The QueryBuilder may not work if you open the web page on a sandboxed server. If you try to use it in this setting, you will receive a warning with the suggestion to download the query-builder-bundle.zip file. Download and extract this file to your local computer, and you can open index.html to run the QueryBuilder locally.

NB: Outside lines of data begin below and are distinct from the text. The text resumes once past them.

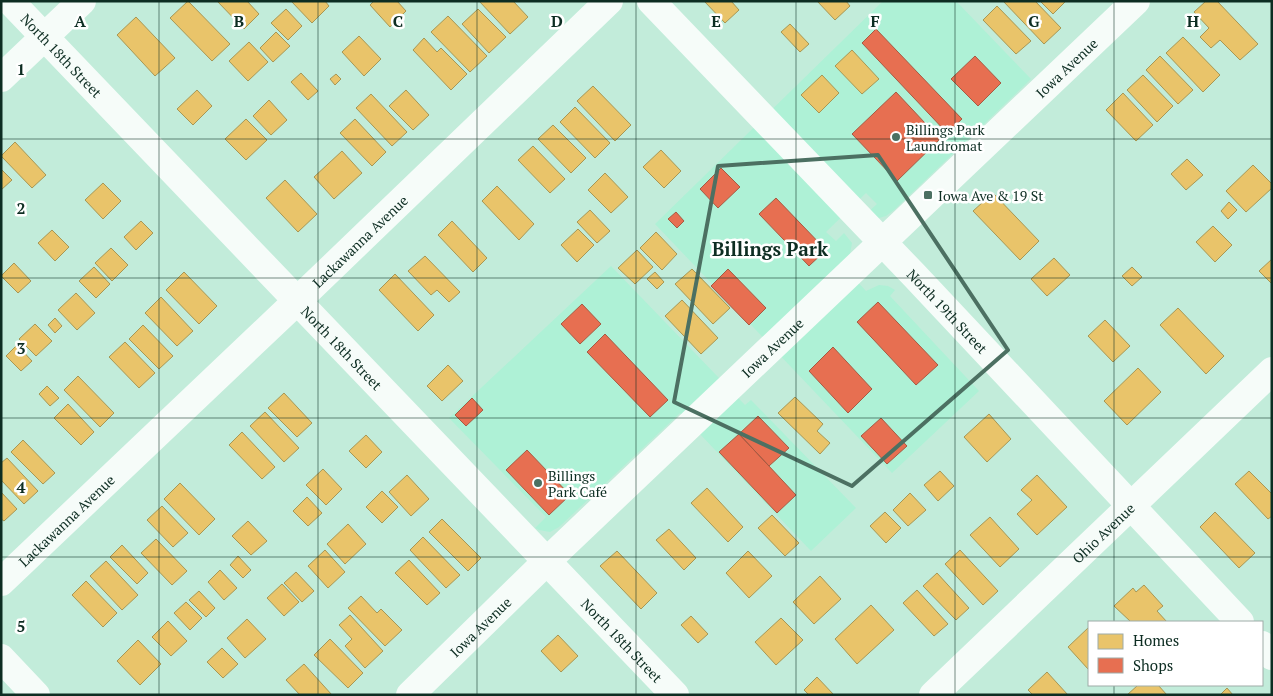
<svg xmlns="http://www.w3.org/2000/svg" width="1273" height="696" font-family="'PT Serif',serif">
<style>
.built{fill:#aef1d6}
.homes{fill:#e9c46a;stroke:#a79754}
.shops{fill:#e76f51;stroke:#a65b43}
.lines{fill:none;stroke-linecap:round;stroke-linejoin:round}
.minor{stroke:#f6fcf9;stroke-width:28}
.marked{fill:none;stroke:#4c7062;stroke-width:4;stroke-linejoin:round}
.grid{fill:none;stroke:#0d2d22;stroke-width:1;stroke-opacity:0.55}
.poi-dot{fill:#4c7062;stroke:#fff;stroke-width:2}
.labels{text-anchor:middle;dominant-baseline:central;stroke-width:5;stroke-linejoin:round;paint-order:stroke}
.street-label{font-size:14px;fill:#0d2d22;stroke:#fff}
.poi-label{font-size:14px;fill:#0d2d22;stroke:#fff;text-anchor:start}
.district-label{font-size:19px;font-weight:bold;fill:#0d2d22;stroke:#fff}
.grid-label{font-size:16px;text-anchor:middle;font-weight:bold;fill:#0d2d22;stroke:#fff;stroke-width:5;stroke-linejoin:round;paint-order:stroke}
</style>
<rect width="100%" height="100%" fill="#c2ecda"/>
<path class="built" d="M883 1H956L1031 79 894 210 886 216 879 218 867 213 877 204 866 193 826 232 836 241 844 233 852 243 850 254 840 263 866 291 879 285 888 286 895 290 890 296 979 391 892 473 655 224Z
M611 266 745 405 751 400 856 508 811 551 680 413 559 527 550 532 539 530 535 528 546 517 449 418Z"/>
<path class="homes" d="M188 1 230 44 212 61 170 18Z
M217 1H247L259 14 244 29Z
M291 1H325L329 6 312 23Z
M374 1H397L406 11 390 27 370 5Z
M479 1H513L528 17 510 34Z
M704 1H731L739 10 725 23Z
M817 1H846L850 6 835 20Z
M1003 1H1035L1061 28 1044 44Z
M1040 1H1066L1053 14Z
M1206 1H1217L1258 44 1240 60 1220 40 1211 48 1200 37 1209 28 1194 12Z
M997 6 1031 41 1016 54 983 20Z
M286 9 302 26 288 40 271 23Z
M478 9 506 37 489 53 462 24Z
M448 16 487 56 470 72 431 32Z
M136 17 175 58 155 76 117 35Z
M790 24 809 44 800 52 781 32Z
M276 32 290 46 273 62 260 48Z
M359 36 381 59 364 76 342 52Z
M1183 37 1220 75 1203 92 1166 53Z
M424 38 437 52 441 48 467 74 451 90 413 50Z
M249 42 268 62 248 81 229 61Z
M852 50 879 79 862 94 835 66Z
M1160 56 1193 90 1178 104 1146 70Z
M301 73 318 91 308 100 291 82Z
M336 74 341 79 335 85 330 79Z
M822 75 839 93 819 113 801 95Z
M1143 75 1173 106 1157 122 1127 90Z
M593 86 631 125 615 141 577 101Z
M197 90 212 106 193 125 177 109Z
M406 90 429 115 413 130 389 106Z
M1123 93 1153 125 1136 141 1106 110Z
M371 94 407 132 392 146 356 108Z
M269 100 287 120 271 135 253 116Z
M575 107 610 143 595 158 560 122Z
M246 119 267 140 246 160 225 139Z
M355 119 386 152 372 166 340 133Z
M553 125 586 158 571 173 538 139Z
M15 142 46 175 32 188 1 156Z
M533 146 565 179 550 193 518 160Z
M661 150 681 171 664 188 643 167Z
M342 151 362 173 334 199 314 177Z
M1187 159 1203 175 1186 190 1171 174Z
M1253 165 1272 184V188L1246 212 1226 191Z
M1 169 12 180 1 190Z
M605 173 628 197 611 213 588 190Z
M285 180 317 214 298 232 266 198Z
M103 183 121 201 103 219 85 200Z
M497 186 534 224 519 240 482 201Z
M993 193 1039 241 1020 260 973 211Z
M1229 202 1237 210 1228 219 1221 211Z
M590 210 610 231 597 243 577 222Z
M141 221 153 233 136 250 124 237Z
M452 221 487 258 473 272 438 235Z
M1213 226 1232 245 1215 262 1196 242Z
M578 229 594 245 577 262 561 245Z
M52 230 69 247 55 261 38 243Z
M656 232 677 254 662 270 640 248Z
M111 248 128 265 112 281 95 263Z
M637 250 653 267 635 284 618 268Z
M425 256 460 292 449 302 437 290 431 295 408 271Z
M1054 258 1070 275 1047 296 1031 279Z
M1272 259V284L1259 271Z
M14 263 31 281 18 293 1 276Z
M94 267 110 284 96 298 79 281Z
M1132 267 1142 277 1132 286 1122 276Z
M692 269 730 308 713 324 675 284Z
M184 272 217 306 199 324 166 290Z
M655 272 664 282 657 289 647 279Z
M395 274 434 315 418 331 379 290Z
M76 293 95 313 77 330 58 310Z
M161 297 193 331 177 346 145 313Z
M682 300 718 338 701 354 665 316Z
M1178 308 1224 356 1206 374 1160 325Z
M55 318 62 326 55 333 48 325Z
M1105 320 1130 346 1113 362 1088 336Z
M35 324 52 341 36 356 19 339Z
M143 325 173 356 159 369 129 339Z
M125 342 155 373 139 388 109 357Z
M17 345 32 361 21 371 6 356Z
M448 365 463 381 442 401 427 386Z
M1138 368 1161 392 1127 425 1104 401Z
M78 376 114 413 100 427 64 390Z
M47 386 59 398 50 406 39 394Z
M284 393 312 423 297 437 268 408Z
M795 397 823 424 817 431 830 443 820 454 778 413Z
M68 404 94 432 81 445 54 418Z
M265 412 299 448 284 462 250 426Z
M989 414 1011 439 987 462 964 437Z
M242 432 275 467 262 479 229 445Z
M366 435 382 452 366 468 349 451Z
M23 440 55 473 43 484 11 452Z
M7 458 38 491 24 504 1 480V463Z
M323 469 342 489 326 505 306 485Z
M940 471 954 486 938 501 924 485Z
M1249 471 1272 494V516L1268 519 1235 484Z
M407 475 429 499 411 516 389 492Z
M1037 475 1067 507 1037 535 1017 514 1032 500 1021 490Z
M180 483 215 519 199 535 164 499Z
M707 488 743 527 728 542 691 503Z
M382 491 398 507 382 523 366 507Z
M1 492 17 509 4 521 1 519Z
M910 493 926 510 908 526 893 510Z
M307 497 322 513 308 526 293 511Z
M162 506 188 533 173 547 147 520Z
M885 512 901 528 886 543 870 526Z
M1215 512 1255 553 1239 568 1200 527Z
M772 515 799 543 785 556 758 528Z
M990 517 1019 549 1000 567 970 535Z
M442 519 481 558 468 571 429 532Z
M248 521 267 541 251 555 232 536Z
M348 524 366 544 345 564 327 544Z
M669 529 696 558 684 570 656 540Z
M423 537 460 575 446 588 410 550Z
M156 539 187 571 172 585 141 553Z
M122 545 148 573 137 584 110 557Z
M325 550 345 572 328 588 308 566Z
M960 550 998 591 983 605 945 564Z
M617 551 657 593 641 609 600 566Z
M748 551 772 576 749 598 726 573Z
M238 556 251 570 243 578 230 565Z
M409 560 440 593 427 605 395 573Z
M106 561 138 595 122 610 90 576Z
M220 570 237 588 224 600 208 582Z
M296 572 314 591 302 602 284 583Z
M937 573 969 608 956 620 923 586Z
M820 576 841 599 814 624 793 602Z
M86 581 117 613 103 627 72 595Z
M282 584 299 602 284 616 267 598Z
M1144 585 1163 606 1157 611 1167 622H1131L1114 606 1133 588 1136 592Z
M917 590 948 624 934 636 903 603Z
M199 591 215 608 206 617 189 600Z
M361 596 377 613 381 609 402 630 385 646 348 608Z
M186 602 202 618 190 630 174 613Z
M871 605 894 630 857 664 835 639Z
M350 615 383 651 365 668 345 646 352 639 339 625Z
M691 616 708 634 698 643 681 625Z
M781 618 803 640 776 665 755 642Z
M247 619 266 639 245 658 227 638Z
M168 621 187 641 171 656 152 637Z
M1089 627V667L1088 669 1068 647Z
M558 635 578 656 561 672 541 651Z
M330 639 363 673 348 688 314 655Z
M138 640 161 664 140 685 117 661Z
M222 648 238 664 223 678 207 662Z
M304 664 332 695H300L286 680Z
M1047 672 1068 695H1033L1028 690Z
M817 677 834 695H809L804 690Z
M1138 685H1158L1167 695H1127Z
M1227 688 1233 695H1220Z"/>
<path class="shops" d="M876 29 962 119 947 133 862 43Z
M975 56 1001 83 978 106 951 79Z
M896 92 940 139 897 181 852 134Z
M721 168 740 187 718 208 700 189Z
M776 198 826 250 809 266 759 214Z
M676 212 684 221 677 228 668 219Z
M728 269 766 308 749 325 711 286Z
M878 302 938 365 916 385 857 322Z
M582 304 601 324 580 344 561 324Z
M605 334 668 400 650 417 587 352Z
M833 347 872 389 848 413 809 371Z
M472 398 483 410 466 426 455 415Z
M758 416 789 448 769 466 739 434Z
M881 418 907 446 887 464 861 436Z
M739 434 796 495 777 513 719 452Z
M527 450 570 495 549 515 506 470Z"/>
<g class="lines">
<g class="minor">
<path id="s1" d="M10 1 675 695"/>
<path id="s2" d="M651 1 914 275 1240 622"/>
<path d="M1 78 82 1"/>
<path id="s3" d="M1 582 297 301 609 1"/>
<path d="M1262 645 1272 656"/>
<path d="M1 658 36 695"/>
<path id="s4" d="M410 695 547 561 1136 1"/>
<path id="s5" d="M933 695 1272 371"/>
</g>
</g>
<path class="marked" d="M878 155 1008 350 852 486 674 402 718 166Z"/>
<path class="grid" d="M159 1V695M318 1V695M477 1V695M636 1V695M796 1V695M955 1V695M1114 1V622M1 139H1272M1 278H1272M1 418H1272M1 557H1272M1114 685V695"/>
<g class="poi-dot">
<circle cx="896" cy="137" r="5"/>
<rect x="923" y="190" width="10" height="10" rx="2.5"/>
<circle cx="538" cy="483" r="5"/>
</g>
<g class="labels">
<g class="street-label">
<text stroke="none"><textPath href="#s1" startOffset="75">North 18th Street</textPath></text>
<text stroke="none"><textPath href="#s4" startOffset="908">Iowa Avenue</textPath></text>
<text stroke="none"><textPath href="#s3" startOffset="495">Lackawanna Avenue</textPath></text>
<text stroke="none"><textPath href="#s2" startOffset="429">North 19th Street</textPath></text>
<text stroke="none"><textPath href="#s4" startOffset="502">Iowa Avenue</textPath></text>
<text stroke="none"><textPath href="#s1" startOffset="480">North 18th Street</textPath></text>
<text stroke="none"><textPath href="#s3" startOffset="90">Lackawanna Avenue</textPath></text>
<text stroke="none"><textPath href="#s5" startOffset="235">Ohio Avenue</textPath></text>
<text stroke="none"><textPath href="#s4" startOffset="98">Iowa Avenue</textPath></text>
<text stroke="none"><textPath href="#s1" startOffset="885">North 18th Street</textPath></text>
</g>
<g class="poi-label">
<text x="906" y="129">Billings Park<tspan x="906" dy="16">Laundromat</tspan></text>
<text x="938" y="195">Iowa Ave &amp; 19 St</text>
<text x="548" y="475">Billings<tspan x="548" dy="16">Park Café</tspan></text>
</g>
<g class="district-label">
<text x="770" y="248">Billings Park</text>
</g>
</g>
<g class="grid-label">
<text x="80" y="27">A</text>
<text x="239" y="27">B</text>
<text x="398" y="27">C</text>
<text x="557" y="27">D</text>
<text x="716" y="27">E</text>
<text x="875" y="27">F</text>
<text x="1034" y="27">G</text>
<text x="1193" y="27">H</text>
<text x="21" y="75">1</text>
<text x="21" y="214">2</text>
<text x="21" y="354">3</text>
<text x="21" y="493">4</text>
<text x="21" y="632">5</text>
</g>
<rect width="1273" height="696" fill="none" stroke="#0d2d22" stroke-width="5"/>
<rect x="1088" y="621" width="175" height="65" fill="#ffffff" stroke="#9eaba7"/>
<rect x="1098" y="634" width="25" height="15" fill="#e9c46a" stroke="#9eaba7"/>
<text x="1133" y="646" font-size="15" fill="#0d2d22">Homes</text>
<rect x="1098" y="658" width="25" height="15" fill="#e76f51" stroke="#9eaba7"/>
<text x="1133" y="671" font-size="15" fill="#0d2d22">Shops</text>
</svg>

By default, the QueryBuilder is configured to display common fields in the WE1S manifest schema. However, you may have metadata fields in your JSON files that are not part of the schema and will therefore not appear in the dropdown menu. If this is the case, you can easily configure the QueryBuilder for metadata fields since its configuration file is also in JSON format. Just open query-builder/assets/config.js. Copy a section between curly braces and rename the the id and label to your desired field name. The type should be "string", "integer", "boolean", or "date", depending on the type of value that occurs in that metadata category. There are a couple of examples that perform validation (such as for date format) that can be used as models for your own fields. The QueryBuilder is based on jQuery QueryBuilder. See its documentation for more sophisticated forms of customization. We recommend that you make a backup of the schema.js file before modifying it. If find that you have corrupted the format of the format, you can paste it into a JSON validator like jsonlint.com (omitting the var schema = at the beginning) to check for errors.

Module Structure

import
┣ scripts
┃ ┃ ┣ import.py
┃ ┃ ┣ import_tokenizer.py
┃ ┃ ┗ timer.py
┣ query-builder
┃ ┣ assets
┃ ┃ ┣ config
┃ ┃ ┃ ┣ schema.js
┃ ┃ ┣ css
┃ ┃ ┃ ┣ query-builder.default.min.css
┃ ┃ ┃ ┗ tyles.css
┃ ┃ ┣ js
┃ ┃ ┃ ┣ query-builder.standalone.min.js
┃ ┃ ┃ ┗ builder.js
┃ ┣ index.html
┃ ┗ README.md
┣ import.ipynb
┣ query-builder-bundle.zip
┗ README.md